Kennebunkport Town Office. Dan King photo

Thank you Kennebunkport voters for recognizing the cost of living in our town. I view the no vote on a new town hall not as a rejection of the idea, but as a wake-up call to our town leaders to exercise the same fiscal restraint that residents do in their own homes and families.

I think most are in agreement that more and better work space for town employees is a good idea, but is it an immediate need? It would add more debt to the town parcel bond, which already represents a large, long-term cost to taxpayers, and one that is likely to increase over its life, given the bond’s structure and current interest rates.
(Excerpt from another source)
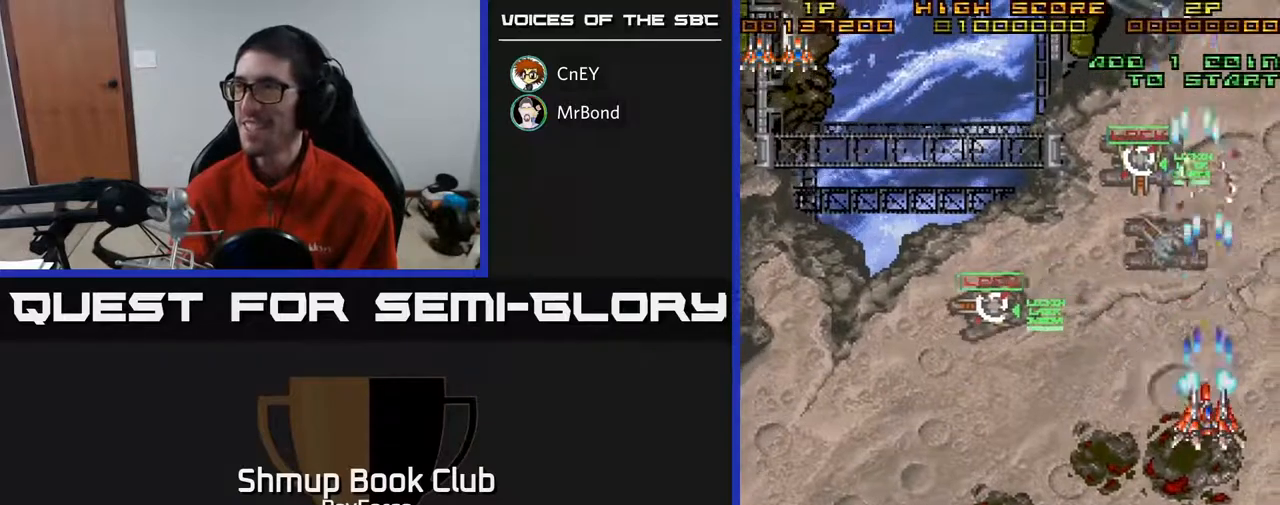
{"buttons": ["A", "X", "DPAD_LEFT"], "right_stick": "center", "events": [[33, "DPAD_LEFT", "down"], [183, "DPAD_DOWN", "up"], [500, "X", "down"]]}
Let’s retire that bond before incurring another multi-million-dollar expense. If selling some town-owned property and applying those funds to the parcel bond will accelerate that process, let’s do it. And it wouldn’t hurt to think of ways to offset the cost of a town hall before bringing that idea to the voters again.

I read recently that Kennebunkport’s tax rate is well below that paid by residents of Kennebunk and Arundel. That’s something to be proud of, and we must find ways to maintain that status, because it’s essential to keeping Kennebunkport affordable for working families and retirees. One way to do that is to prioritize expensive projects rather than asking for them all at once. Given a relatively even and manageable tax burden, taxpayers/voters are more likely to support good investments in our town.


Rita Brown


Demand ban on assault weapons

To the editor,

One simple action could make a difference: Call 283-1101 to contact Sen. Collins at her Biddeford office and ask her helpful staff to tell the senator to forcefully speak out and vote for legislation to ban assault weapons. Insist that she take immediate action to remove the citizens of Maine from the line of fire from assault weapons.

Note: In 1994 Congress enacted a federal assault weapons ban which expired on Sept. 13, 2004. When it expired, assault weapons and large-capacity magazines were legalized, unless banned by state or local laws.

Where assault weapons are used there are nearly six times as many people shot, more than twice as many people killed, and 23 times as many people wounded on average.